This improves resumability, failure isolation, and allows individual stages to be rerun safely without retraining models.
Earlier versions treated vector stores and RAG pipelines as first class outputs. The current architecture delays any retrieval layer until the SQLite dataset is fully repaired, enriched, and topic tagged. Chroma, Neo4j, or Streamlit services are now derived artifacts.
This prevents vector stores from becoming accidental sources of truth and guarantees deterministic rebuilds.
Metadata enrichment is now explicitly ordered by trust and cost.
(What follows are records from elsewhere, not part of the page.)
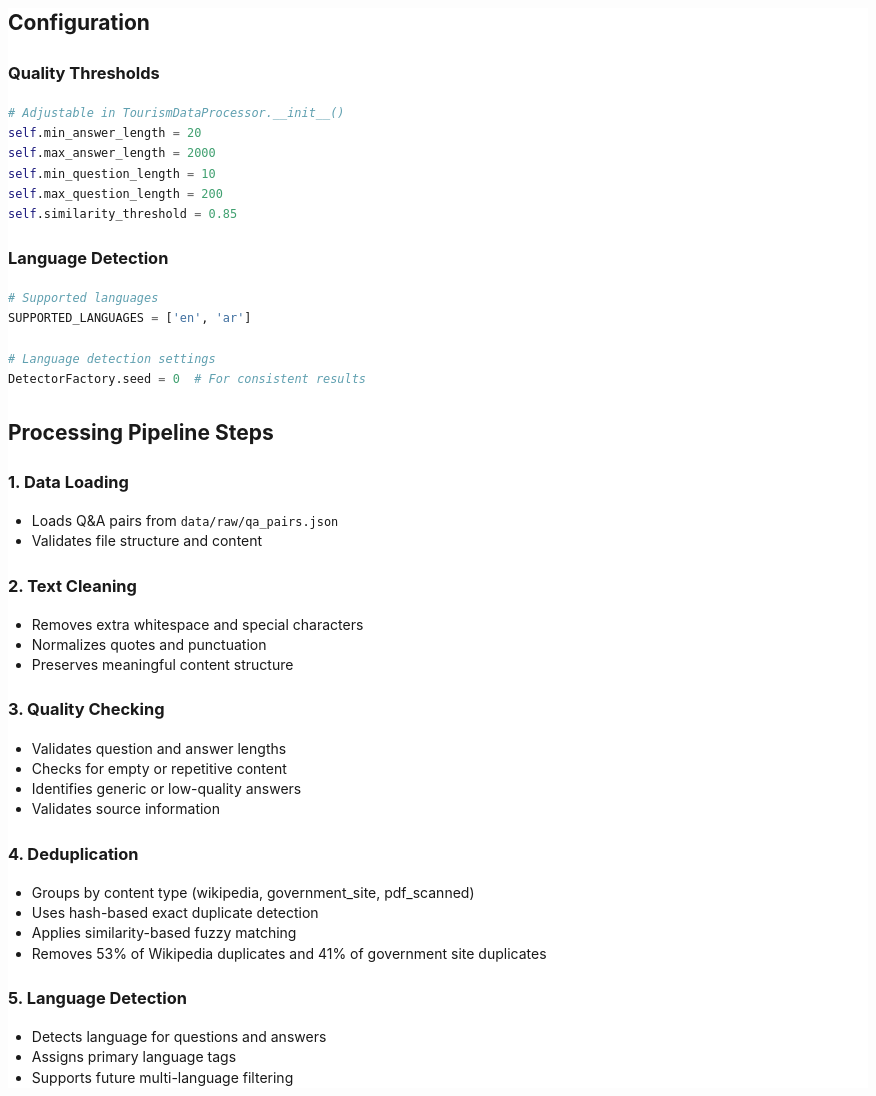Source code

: ## Configuration

### Quality Thresholds

```python
# Adjustable in TourismDataProcessor.__init__()
self.min_answer_length = 20
self.max_answer_length = 2000
self.min_question_length = 10
self.max_question_length = 200
self.similarity_threshold = 0.85
```

### Language Detection

```python
# Supported languages
SUPPORTED_LANGUAGES = ['en', 'ar']

# Language detection settings
DetectorFactory.seed = 0  # For consistent results
```

## Processing Pipeline Steps

### 1. **Data Loading**
- Loads Q&A pairs from `data/raw/qa_pairs.json`
- Validates file structure and content

### 2. **Text Cleaning**
- Removes extra whitespace and special characters
- Normalizes quotes and punctuation
- Preserves meaningful content structure

### 3. **Quality Checking**
- Validates question and answer lengths
- Checks for empty or repetitive content
- Identifies generic or low-quality answers
- Validates source information

### 4. **Deduplication**
- Groups by content type (wikipedia, government_site, pdf_scanned)
- Uses hash-based exact duplicate detection
- Applies similarity-based fuzzy matching
- Removes 53% of Wikipedia duplicates and 41% of government site duplicates

### 5. **Language Detection**
- Detects language for questions and answers
- Assigns primary language tags
- Supports future multi-language filtering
Existing values are copied first, deterministic parsing is applied second, authoritative external APIs are queried third, and language models are used only as a last resort.
This minimizes hallucination risk and protects high quality curated metadata.
All scripts enforce COALESCE and NULL checks to ensure that non empty values are never overwritten unless explicitly forced. Identifier uniqueness for DOI and arXiv IDs is enforced across the dataset.
This makes the database auditable and stable across repeated pipeline runs.
Topic tagging has moved from an optional enhancement to a canonical database feature. OpenAlex topics, ranked metadata, and normalized primary topics are stored directly in research_info.
This enables semantic routing, grant matching, and structured retrieval without relying solely on embeddings.
Summarization is now executed after identity repair and topic tagging. Summaries are treated as an additional retrieval signal rather than a repair mechanism.
Interactive RAG services and tests are no longer coupled to ingestion. The pipeline produces a high quality canonical dataset usable for chatbots, analytics, exports, and institutional matching workflows.
This system is a SQLite first research ingestion and enrichment pipeline designed for correctness, reproducibility, and long term maintainability. Every stage is isolated, restartable, and defensive. Metadata flows inward from PDFs, CSVs, deterministic parsing, authoritative APIs, and finally language models. At no point is existing data destroyed or silently replaced.